→ TEXT PASSAGE
___

I think this idea is reasonable. On the other hand…

  • Python seems to get along just fine using “fail-slow” exceptions for assertion failures. In Python, the assert statement raises AssertionError. The exception simply unwinds all the way back up to __main__, where the unhandled exception aborts the program. If they can do it, why not C++?

  • Having two utterly different core-language mechanisms for two subtly different use-cases may increase the difficulty of teaching and using C++. “Oh, you used X, but you should have used Y.” Before taxonomizing — or rather, before forcing every student of the language to taxonomize — we should make sure that the taxonomy is actually adding value. (See also: std::weak_ordering.)

  • It is still mildly weird that we’re listing our contract violations into the function interface, but listing our recoverable errors only in the function implementation. Do we actually help the client programmer by exposing the former and hiding the latter? I’m not sure.

Of course every idea has both benefits and costs. Do the benefits of this particular taxonomy outweigh the costs? Maybe. I’m not sure.

Finally, if you were there, you might have noticed that I wanted to ask a question. My question was going to be:

This low-cost exception stuff sounds very interesting. What are the chances that we’ll see Microsoft Visual Studio implement any of this within, say, the next five years, so that the industry can experiment with it and give feedback?

Alternatively, if the plan is to propose it for standardization before implementing it, how are you going to make sure it actually delivers on what it promises?

(One of CppCon 2019’s hottest talks, which I do plan to catch on YouTube, was Stephan Lavavej’s talk about how MSVC now implements <charconv>. Their implementation of the 2017 standard took until late 2019… and they’re one of the quick ones! C++2a, with its mass of difficult features, is almost certain to land this coming year, which means the MSVC team — along with every other C++ compiler team — will be very busy playing catch-up; again leaving little time for experimentation with pre-standard features. “Standardize first, implement later” is a vicious cycle.)

Furthermore, I think that C++2a should be delayed.

Posted 2019-09-24

___

→ ENTRIES PROVIDED
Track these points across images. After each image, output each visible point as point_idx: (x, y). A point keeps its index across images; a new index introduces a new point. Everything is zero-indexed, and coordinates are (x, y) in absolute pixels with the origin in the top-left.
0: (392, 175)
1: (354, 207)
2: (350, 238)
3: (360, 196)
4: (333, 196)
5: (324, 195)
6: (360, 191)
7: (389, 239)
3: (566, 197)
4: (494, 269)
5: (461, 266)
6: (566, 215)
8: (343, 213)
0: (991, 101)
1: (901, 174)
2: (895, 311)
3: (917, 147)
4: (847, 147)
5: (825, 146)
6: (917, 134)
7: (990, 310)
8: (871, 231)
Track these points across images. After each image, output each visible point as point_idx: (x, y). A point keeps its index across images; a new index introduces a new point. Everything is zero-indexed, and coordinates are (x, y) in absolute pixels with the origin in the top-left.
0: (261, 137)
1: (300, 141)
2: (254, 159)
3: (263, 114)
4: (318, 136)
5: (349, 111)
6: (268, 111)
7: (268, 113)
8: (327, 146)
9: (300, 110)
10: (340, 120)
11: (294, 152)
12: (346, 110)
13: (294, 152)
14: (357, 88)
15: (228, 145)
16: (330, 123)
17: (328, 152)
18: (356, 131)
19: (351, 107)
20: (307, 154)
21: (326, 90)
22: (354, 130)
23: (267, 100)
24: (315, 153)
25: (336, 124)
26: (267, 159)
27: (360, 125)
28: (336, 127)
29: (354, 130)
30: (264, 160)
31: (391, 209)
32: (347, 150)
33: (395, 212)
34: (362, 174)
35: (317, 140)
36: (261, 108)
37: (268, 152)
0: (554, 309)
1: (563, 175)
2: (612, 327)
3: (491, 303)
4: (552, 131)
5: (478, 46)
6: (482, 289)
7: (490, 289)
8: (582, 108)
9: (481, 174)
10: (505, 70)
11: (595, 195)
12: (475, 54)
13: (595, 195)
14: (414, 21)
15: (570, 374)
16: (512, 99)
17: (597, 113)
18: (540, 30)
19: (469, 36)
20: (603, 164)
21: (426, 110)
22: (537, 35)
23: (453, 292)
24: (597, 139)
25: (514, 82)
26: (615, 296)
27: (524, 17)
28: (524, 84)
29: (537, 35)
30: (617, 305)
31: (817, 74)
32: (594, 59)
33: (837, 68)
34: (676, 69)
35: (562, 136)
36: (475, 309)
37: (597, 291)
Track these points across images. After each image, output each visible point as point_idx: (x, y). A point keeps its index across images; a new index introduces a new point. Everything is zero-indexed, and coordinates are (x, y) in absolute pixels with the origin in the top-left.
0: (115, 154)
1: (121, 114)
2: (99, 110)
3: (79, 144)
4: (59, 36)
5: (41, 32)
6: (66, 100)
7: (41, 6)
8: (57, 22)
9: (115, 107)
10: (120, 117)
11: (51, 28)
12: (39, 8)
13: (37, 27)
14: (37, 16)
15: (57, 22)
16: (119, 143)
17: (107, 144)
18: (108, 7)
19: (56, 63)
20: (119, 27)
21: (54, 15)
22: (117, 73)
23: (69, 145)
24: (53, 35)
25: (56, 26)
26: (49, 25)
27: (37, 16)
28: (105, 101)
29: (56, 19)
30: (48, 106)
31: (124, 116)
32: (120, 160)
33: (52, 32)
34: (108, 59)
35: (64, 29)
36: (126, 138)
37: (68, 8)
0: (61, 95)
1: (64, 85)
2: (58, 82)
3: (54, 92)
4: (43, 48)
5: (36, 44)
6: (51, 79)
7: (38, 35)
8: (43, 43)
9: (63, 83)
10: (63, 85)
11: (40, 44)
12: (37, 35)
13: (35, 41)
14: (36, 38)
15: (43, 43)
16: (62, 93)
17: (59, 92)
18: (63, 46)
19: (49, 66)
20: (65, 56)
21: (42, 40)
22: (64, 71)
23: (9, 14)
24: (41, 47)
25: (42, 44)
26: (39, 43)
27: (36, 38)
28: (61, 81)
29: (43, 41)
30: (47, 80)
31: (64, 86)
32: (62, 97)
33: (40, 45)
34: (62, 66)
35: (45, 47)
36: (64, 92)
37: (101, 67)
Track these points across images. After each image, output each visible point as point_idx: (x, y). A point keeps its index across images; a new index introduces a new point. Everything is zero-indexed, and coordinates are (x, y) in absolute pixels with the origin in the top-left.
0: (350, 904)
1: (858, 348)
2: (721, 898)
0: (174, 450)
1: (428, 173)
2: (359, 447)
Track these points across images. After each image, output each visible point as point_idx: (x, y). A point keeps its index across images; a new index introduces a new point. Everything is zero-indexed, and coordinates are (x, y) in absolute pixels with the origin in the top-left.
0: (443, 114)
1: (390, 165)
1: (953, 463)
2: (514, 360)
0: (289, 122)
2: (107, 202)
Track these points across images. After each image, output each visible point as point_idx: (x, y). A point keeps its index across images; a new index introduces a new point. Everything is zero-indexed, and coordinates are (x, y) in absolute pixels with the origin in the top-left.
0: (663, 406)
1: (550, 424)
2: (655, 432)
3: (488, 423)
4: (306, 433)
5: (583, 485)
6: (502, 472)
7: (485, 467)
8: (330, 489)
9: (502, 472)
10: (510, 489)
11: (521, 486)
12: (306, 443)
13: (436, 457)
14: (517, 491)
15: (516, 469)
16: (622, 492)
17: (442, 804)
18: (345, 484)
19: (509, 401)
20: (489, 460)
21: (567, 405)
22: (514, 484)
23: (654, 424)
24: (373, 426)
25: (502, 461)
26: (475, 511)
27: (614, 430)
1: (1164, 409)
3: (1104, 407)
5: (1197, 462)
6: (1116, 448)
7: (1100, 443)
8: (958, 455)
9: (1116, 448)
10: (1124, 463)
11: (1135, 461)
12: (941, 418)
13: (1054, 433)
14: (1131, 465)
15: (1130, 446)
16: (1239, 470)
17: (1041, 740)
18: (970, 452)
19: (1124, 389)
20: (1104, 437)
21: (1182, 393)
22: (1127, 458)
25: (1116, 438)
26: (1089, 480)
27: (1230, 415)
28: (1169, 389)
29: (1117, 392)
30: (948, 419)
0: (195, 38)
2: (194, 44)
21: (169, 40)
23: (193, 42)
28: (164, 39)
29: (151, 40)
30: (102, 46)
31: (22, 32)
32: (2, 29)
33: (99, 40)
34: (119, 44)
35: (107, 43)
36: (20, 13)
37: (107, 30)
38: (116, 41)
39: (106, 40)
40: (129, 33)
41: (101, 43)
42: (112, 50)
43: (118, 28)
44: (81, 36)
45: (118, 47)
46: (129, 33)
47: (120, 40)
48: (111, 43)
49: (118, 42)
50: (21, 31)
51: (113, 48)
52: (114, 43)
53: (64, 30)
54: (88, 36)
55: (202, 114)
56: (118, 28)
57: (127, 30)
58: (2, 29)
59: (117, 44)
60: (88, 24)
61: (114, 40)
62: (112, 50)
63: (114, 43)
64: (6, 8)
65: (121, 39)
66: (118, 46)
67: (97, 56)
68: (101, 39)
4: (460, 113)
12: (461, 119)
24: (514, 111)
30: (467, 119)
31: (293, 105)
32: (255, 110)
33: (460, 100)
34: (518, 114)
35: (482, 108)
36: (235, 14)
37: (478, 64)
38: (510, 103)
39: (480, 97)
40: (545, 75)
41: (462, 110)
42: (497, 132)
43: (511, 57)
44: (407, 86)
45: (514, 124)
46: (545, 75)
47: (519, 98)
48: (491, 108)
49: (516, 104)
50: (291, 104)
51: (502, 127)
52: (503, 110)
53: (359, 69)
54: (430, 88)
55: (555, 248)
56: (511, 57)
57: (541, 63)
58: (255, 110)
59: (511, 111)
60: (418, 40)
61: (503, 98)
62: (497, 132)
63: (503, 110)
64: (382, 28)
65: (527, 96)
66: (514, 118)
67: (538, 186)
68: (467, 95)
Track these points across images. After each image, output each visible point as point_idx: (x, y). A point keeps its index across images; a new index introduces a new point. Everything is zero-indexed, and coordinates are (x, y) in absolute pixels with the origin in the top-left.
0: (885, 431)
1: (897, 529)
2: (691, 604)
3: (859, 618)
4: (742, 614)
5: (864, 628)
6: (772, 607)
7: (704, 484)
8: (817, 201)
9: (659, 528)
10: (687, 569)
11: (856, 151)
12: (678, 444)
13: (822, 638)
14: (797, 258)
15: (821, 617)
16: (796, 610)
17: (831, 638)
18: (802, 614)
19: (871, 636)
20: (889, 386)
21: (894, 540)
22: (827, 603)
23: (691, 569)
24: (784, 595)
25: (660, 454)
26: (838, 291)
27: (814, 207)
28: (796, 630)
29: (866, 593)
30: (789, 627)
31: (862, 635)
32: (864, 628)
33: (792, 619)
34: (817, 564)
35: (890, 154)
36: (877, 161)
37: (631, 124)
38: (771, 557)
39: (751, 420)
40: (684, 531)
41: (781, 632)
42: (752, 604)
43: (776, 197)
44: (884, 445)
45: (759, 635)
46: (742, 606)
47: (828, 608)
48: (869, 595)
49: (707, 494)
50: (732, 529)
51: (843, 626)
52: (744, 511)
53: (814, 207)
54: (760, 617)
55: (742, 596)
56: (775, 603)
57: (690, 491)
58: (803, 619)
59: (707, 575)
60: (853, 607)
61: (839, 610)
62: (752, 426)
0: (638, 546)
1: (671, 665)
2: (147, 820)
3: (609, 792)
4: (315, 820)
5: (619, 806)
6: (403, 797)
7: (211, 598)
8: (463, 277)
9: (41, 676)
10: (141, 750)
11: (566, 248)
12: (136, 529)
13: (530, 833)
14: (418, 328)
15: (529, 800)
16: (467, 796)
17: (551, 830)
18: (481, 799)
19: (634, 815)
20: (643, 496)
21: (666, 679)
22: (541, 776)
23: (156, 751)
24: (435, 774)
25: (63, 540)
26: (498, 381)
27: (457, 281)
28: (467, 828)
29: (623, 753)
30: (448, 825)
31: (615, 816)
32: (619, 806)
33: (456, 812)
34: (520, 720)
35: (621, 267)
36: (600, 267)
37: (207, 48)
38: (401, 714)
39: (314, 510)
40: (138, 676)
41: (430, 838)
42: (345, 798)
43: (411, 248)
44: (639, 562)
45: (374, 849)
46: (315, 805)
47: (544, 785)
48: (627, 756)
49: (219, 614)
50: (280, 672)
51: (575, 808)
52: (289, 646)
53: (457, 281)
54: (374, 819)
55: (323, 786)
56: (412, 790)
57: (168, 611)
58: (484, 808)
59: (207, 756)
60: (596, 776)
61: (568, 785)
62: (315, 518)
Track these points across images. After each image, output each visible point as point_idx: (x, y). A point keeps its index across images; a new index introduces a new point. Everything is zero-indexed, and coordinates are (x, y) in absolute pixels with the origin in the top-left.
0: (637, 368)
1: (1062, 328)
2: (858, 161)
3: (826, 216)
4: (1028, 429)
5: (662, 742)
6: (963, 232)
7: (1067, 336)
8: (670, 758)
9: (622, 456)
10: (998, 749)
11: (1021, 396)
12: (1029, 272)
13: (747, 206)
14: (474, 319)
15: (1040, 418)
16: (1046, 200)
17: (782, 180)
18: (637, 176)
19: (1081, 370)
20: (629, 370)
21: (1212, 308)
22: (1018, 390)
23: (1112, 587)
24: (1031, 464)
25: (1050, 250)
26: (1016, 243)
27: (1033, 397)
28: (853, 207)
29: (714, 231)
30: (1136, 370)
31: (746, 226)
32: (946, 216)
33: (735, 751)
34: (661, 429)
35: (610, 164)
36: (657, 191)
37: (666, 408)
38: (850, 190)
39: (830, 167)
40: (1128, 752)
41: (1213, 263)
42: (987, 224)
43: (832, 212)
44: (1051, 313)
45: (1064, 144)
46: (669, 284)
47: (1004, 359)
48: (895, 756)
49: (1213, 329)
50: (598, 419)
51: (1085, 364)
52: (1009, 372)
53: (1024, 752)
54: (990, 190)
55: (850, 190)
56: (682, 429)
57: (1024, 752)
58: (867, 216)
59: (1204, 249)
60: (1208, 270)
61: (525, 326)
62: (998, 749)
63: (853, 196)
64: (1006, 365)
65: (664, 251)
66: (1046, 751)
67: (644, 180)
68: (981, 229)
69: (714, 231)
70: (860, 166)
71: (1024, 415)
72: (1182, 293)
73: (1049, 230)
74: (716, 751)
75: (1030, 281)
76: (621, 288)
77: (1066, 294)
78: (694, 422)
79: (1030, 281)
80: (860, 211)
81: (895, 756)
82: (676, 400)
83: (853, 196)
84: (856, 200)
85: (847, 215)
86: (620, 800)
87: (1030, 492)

___

→ YOUR INSTRUCTIONS
In the post on C++ error handling, what does Python's assert statement raise?

→ IN RESPONSE
AssertionError